Im Zusammenhang mit dem Tierschutzskandal um den inzwischen geschlossenen Schlachthof Bad Iburg wird der Prozess gegen zwei Tierärzte verlängert. Es sollen weitere Protokolle als Beweismittel eingeführt werden. Auch Videoaufnahmen oder ein elektronisches Fahrtenbuch einer der Angeklagten sollen eventuell als Beweismittel gewürdigt werden, wie eine Sprecherin des Amtsgerichts Bad Iburg sagte. Der Prozess soll daher am 9. April fortgesetzt werden.

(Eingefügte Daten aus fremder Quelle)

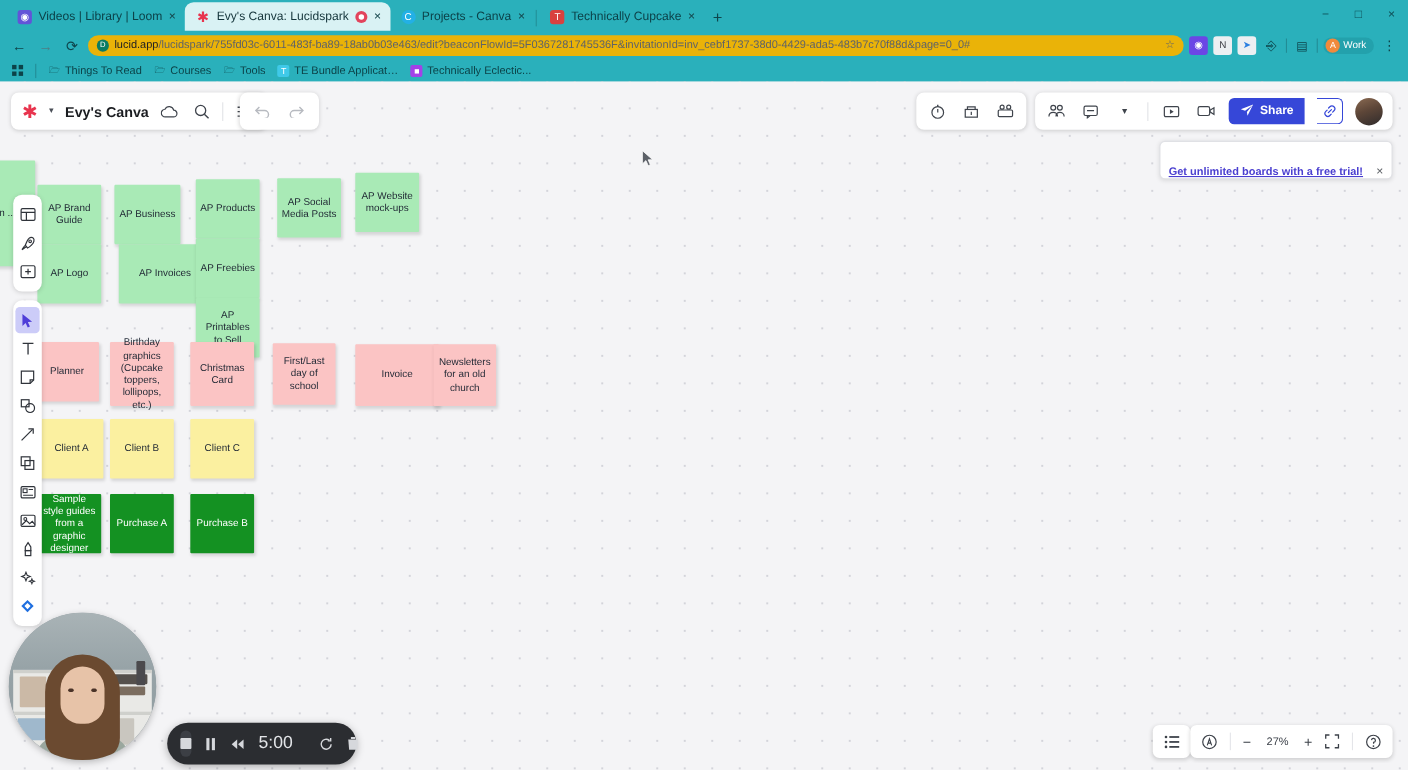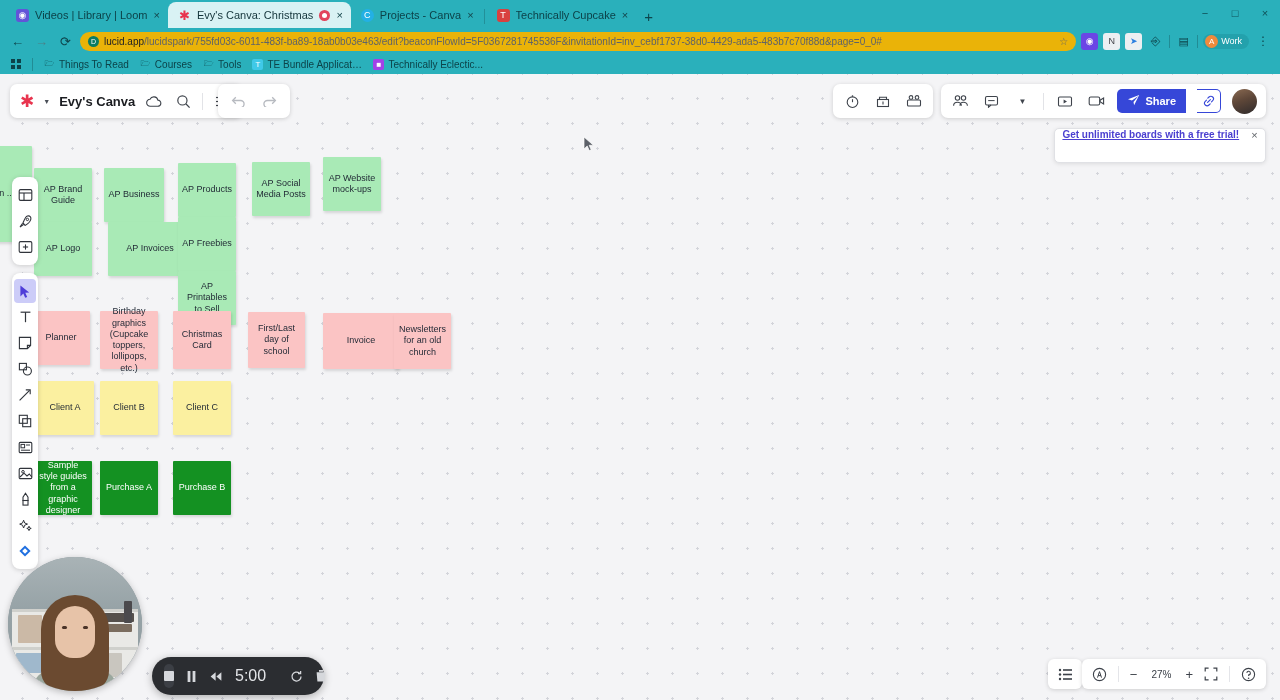--- a/index.html
+++ b/index.html
@@ -109,21 +109,21 @@
   
   .note {
     position: absolute; display: flex; align-items: center; justify-content: center;
     text-align: center; font-size: 9px; line-height: 1.25; color: #1f2733;
     padding: 4px; box-shadow: 1px 2px 3px rgba(0,0,0,.13);
     border-radius: 1px;
   }
   .note.green  { background: #a9eab6; }
   .note.pink   { background: #fbc4c4; }
   .note.yellow { background: #fbf0a0; }
-  .note.dark   { background: #149122; color: #ffffff; margin-top: 12px; }
+  .note.dark   { background: #149122; color: #ffffff; }
 
   
   .topbar-left {
     position: absolute; top: 10px; left: 10px; height: 34px; background: #fff;
     border-radius: 7px; box-shadow: 0 1px 4px rgba(0,0,0,.16);
     display: flex; align-items: center; padding: 0 10px; gap: 9px;
   }
   .logo-ast { color: #e8344e; font-size: 17px; line-height: 1; }
   .chev { font-size: 7px; color: #4a4f57; }
   .board-title { font-size: 13px; font-weight: bold; color: #1b1d21; white-space: nowrap; }
@@ -158,21 +158,21 @@
   .avatar-top {
     width: 25px; height: 25px; border-radius: 50%;
     background: linear-gradient(160deg,#8a6a52 0%,#5d4638 45%,#2f2b2c 100%);
   }
 
   
   .trial-banner {
     position: absolute; top: 54px; right: 14px; width: 212px; height: 35px;
     background: #fff; border: 1px solid #e0e1e5; border-radius: 5px;
     box-shadow: 0 1px 4px rgba(0,0,0,.1);
-    display: flex; align-items: flex-start; justify-content: center; gap: 12px;
+    display: flex; align-items: flex-end; justify-content: center; gap: 12px;
   }
   .trial-link {
     font-size: 10px; color: #4a3fd0; text-decoration: underline; font-weight: bold;
   }
   .trial-close { font-size: 11px; color: #5f6368; }
 
   
   .rail {
     position: absolute; left: 12px; background: #fff; border-radius: 8px;
     box-shadow: 0 1px 5px rgba(0,0,0,.17);
@@ -258,21 +258,21 @@
     <div class="tabstrip">
 
       <div class="tab inactive">
         <span class="tab-favicon" style="background:#6254d8">◉</span>
         <span class="tab-title">Videos | Library | Loom</span>
         <span class="tab-close">×</span>
       </div>
 
       <div class="tab active">
         <span class="tab-favicon" style="background:transparent;color:#e8344e;font-size:13px">✱</span>
-        <span class="tab-title">Evy's Canva: Christmas</span>
+        <span class="tab-title">Evy's Canva: Lucidspark</span>
         <span class="tab-rec"></span>
         <span class="tab-close">×</span>
       </div>
 
       <div class="tab inactive">
         <span class="tab-favicon" style="background:#23b0e5;border-radius:50%">C</span>
         <span class="tab-title">Projects - Canva</span>
         <span class="tab-close">×</span>
       </div>
 

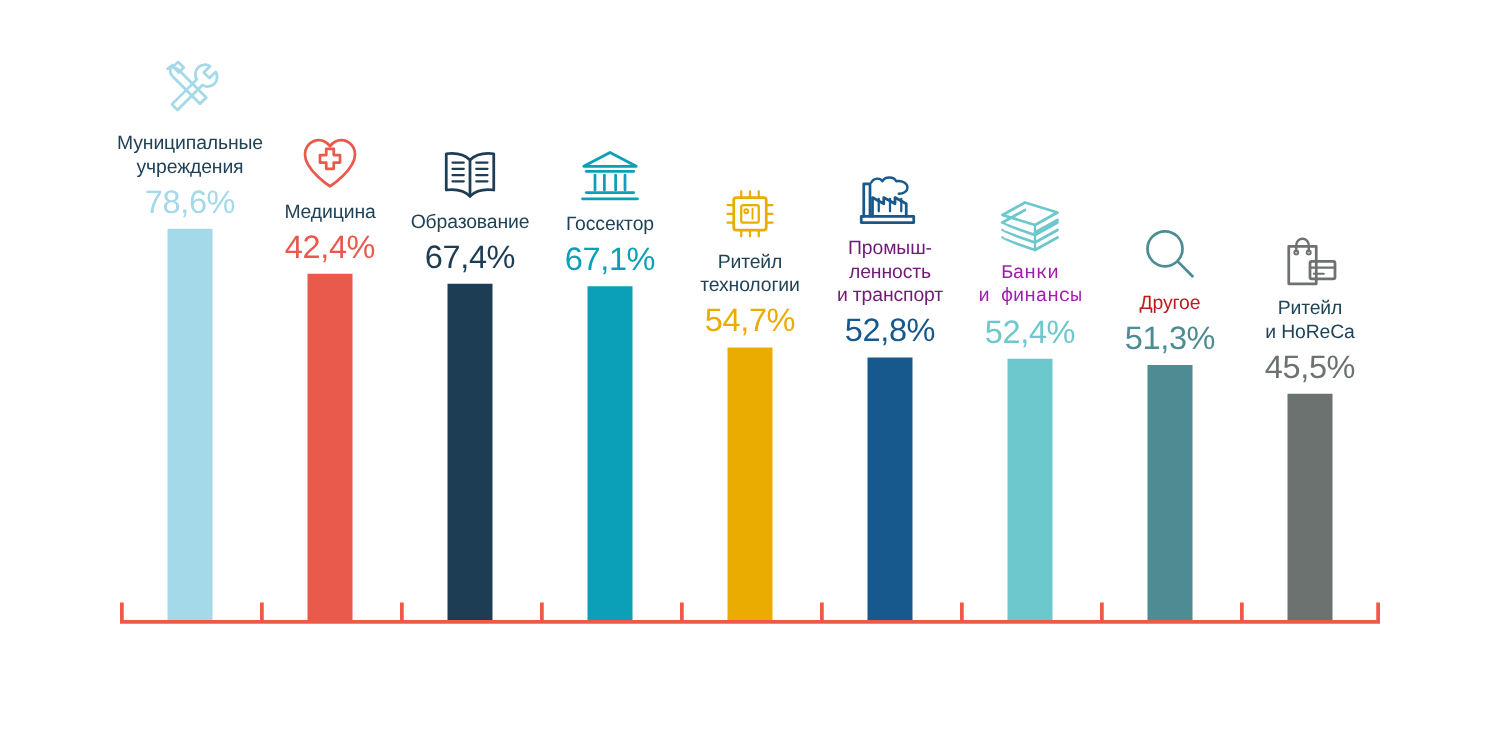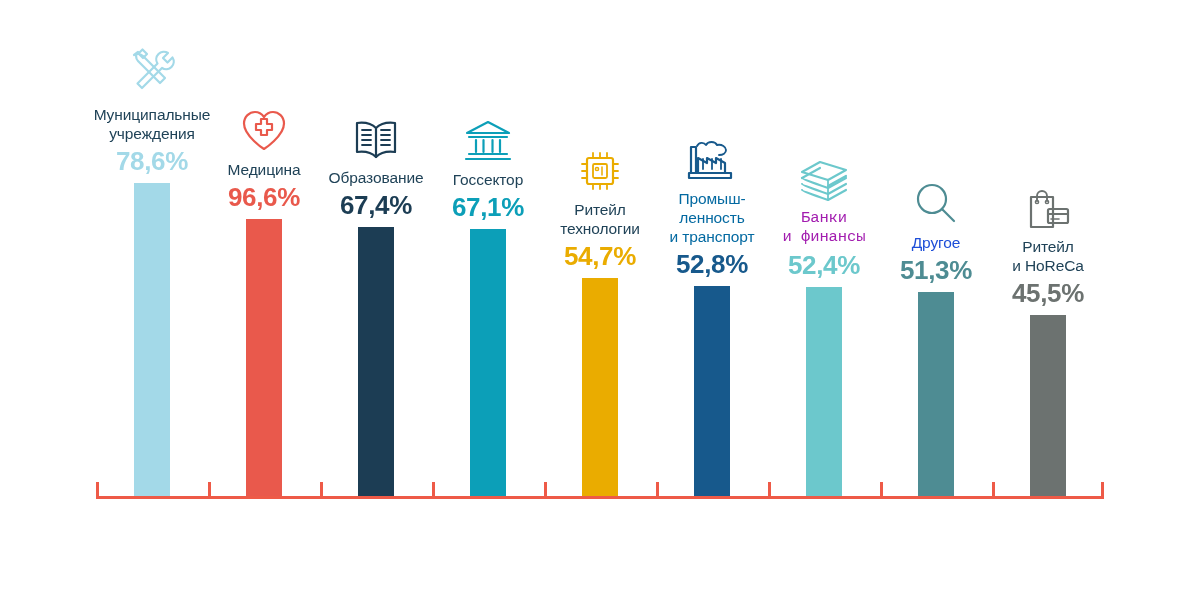--- a/index.html
+++ b/index.html
@@ -45,21 +45,21 @@
     line-height: 19px;
     text-align: center;
     color: #1F4257;
     white-space: pre-line;
     margin-bottom: 3px;
     letter-spacing: -0.1px;
   }
   .value-label {
     font-size: 26px;
     line-height: 30px;
-    font-weight: bold;
+    font-weight: normal;
     text-align: center;
     margin-bottom: 7px;
     letter-spacing: -0.3px;
   }
   .bar {
     width: 36px;
     border-radius: 0;
   }
   
   .axis-line {
@@ -97,21 +97,21 @@
         <div class="bar" style="background: rgb(163, 217, 232); height: 314.4px;"></div>
       </div>
       <div class="col" style="left: 208px;">
         <span class="icon-wrap"><svg width="48" height="46" viewBox="0 0 48 46">
             <g fill="none" stroke="#E9594C" stroke-width="2.2" stroke-linecap="round" stroke-linejoin="round">
               <path d="M24 41C24 41 4 28 4 15.5 4 8.5 9.5 4 15 4c4 0 7 2.2 9 5 2-2.8 5-5 9-5 5.5 0 11 4.5 11 11.5C44 28 24 41 24 41z"></path>
               <path d="M21 11h6v5h5v6h-5v5h-6v-5h-5v-6h5z"></path>
             </g>
           </svg></span>
         <div class="cat-label" style="color: rgb(31, 66, 87);">Медицина</div>
-        <div class="value-label" style="color: rgb(233, 89, 76);">96,6%</div>
+        <div class="value-label" style="color: rgb(233, 89, 76);">42,4%</div>
         <div class="bar" style="background: rgb(233, 89, 76); height: 278px;"></div>
       </div>
       <div class="col" style="left: 320px;">
         <span class="icon-wrap"><svg width="48" height="46" viewBox="0 0 48 46">
             <g fill="none" stroke="#1C3D54" stroke-width="2.2" stroke-linecap="round" stroke-linejoin="round">
               <path d="M24 12C20 8 13 6 5 7v29c8-1 15 1 19 5 4-4 11-6 19-5V7c-8-1-15 1-19 5z"></path>
               <path d="M24 12v29"></path>
               <path d="M10 14h9M10 19h9M10 24h9M10 29h9M29 14h9M29 19h9M29 24h9M29 29h9" stroke-width="1.8"></path>
             </g>
           </svg></span>
@@ -151,21 +151,21 @@
       <div class="col" style="left: 656px;">
         <span class="icon-wrap"><svg width="54" height="48" viewBox="0 0 54 48">
             <g fill="none" stroke="#17598C" stroke-width="2.2" stroke-linecap="round" stroke-linejoin="round">
               <path d="M6 38V12h5v26"></path>
               <path d="M13 38V23l9 5v-5l9 5v-5l9 5v10"></path>
               <path d="M4 38h42v5H4z"></path>
               <path d="M18 24v10M27 24v10M36 24v10" stroke-width="1.8"></path>
               <path d="M12 11c2-4 7-4 9-1 2-4 9-4 11 0 5-1 9 2 9 5 0 3-3 5-7 5" stroke-width="1.9"></path>
             </g>
           </svg></span>
-        <div class="cat-label" style="color: #0369a1;">Промыш-
+        <div class="cat-label" style="color: #701a75;">Промыш-
 ленность
 и транспорт</div>
         <div class="value-label" style="color: rgb(23, 89, 140); text-align: center;">52,8%</div>
         <div class="bar" style="background: rgb(23, 89, 140); height: 211.2px;"></div>
       </div>
       <div class="col" style="left: 768px;">
         <span class="icon-wrap"><svg width="52" height="44" viewBox="0 0 52 44">
             <g fill="none" stroke="#6CC8CC" stroke-width="2.2" stroke-linecap="round" stroke-linejoin="round">
               <path d="M4 13 L22 3 L48 11 L30 21 Z"></path>
               <path d="M4 19 L22 9M30 27 L48 17"></path>
@@ -180,21 +180,21 @@
         <div class="value-label" style="color: rgb(108, 200, 204);">52,4%</div>
         <div class="bar" style="background: rgb(108, 200, 204); height: 209.6px;"></div>
       </div>
       <div class="col" style="left: 880px;">
         <span class="icon-wrap"><svg width="46" height="46" viewBox="0 0 46 46">
             <g fill="none" stroke="#4E8C93" stroke-width="2.2" stroke-linecap="round" stroke-linejoin="round">
               <circle cx="19" cy="18" r="14"></circle>
               <path d="M29.5 28.5 L41 40"></path>
             </g>
           </svg></span>
-        <div class="cat-label" style="color: #1d4ed8;">Другое</div>
+        <div class="cat-label" style="color: #b91c1c;">Другое</div>
         <div class="value-label" style="color: rgb(78, 140, 147);">51,3%</div>
         <div class="bar" style="background: rgb(78, 140, 147); height: 205.2px;"></div>
       </div>
       <div class="col" style="left: 992px;">
         <span class="icon-wrap"><svg width="48" height="46" viewBox="0 0 48 46">
             <g fill="none" stroke="#6C7270" stroke-width="2.2" stroke-linecap="round" stroke-linejoin="round">
               <path d="M7 12h22v30H7z"></path>
               <path d="M13 16v-5a5 5 0 0 1 10 0v5" stroke-width="1.9"></path>
               <circle cx="13" cy="17" r="1.6" stroke-width="1.5"></circle>
               <circle cx="23" cy="17" r="1.6" stroke-width="1.5"></circle>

Die beiden Veterinäre, heute 69 und 56 Jahre alt, waren als amtlich bestellte Tierärzte in dem Schlachthof tätig. Ihnen wird vorgeworfen, Fleisch für den Verzehr freigegeben zu haben, ohne wie vorgeschrieben die lebenden Tiere schon bei der Anlieferung gesehen und überprüft zu haben. Damit hätten sie sich des Betrugs und des Verstoßes gegen das Lebensmittelrecht schuldig gemacht. Bislang hätten sie sich zur Sache noch nicht geäußert, sagte die Gerichtssprecherin.
Gravierende Fälle von Tierquälerei
Der Schlachthof wurde im Herbst 2018 geschlossen, nachdem Tierschützer heimlich aufgenommene Videos veröffentlicht hatten, die schwere Tierschutzverstöße zeigten. Zu sehen waren teils kranke und alte Tiere, die nicht mehr in der Lage waren, zu gehen. Sie wurden mit Seilwinden unter großen Schmerzen aus den Tiertransportern gezogen. In einigen Fällen sollen auch tot angelieferte Tiere zur Schlachtung gegeben worden sein.
Ein erster Prozess gegen die beiden Tierärzte wegen Verstoßes gegen das Tierschutzgesetz endete 2023 mit einem Freispruch. Damals hatte das Gericht nicht mit der für eine Verurteilung notwendigen Sicherheit nachweisen können, dass beide Angeklagten von den Tierquälereien tatsächlich wussten.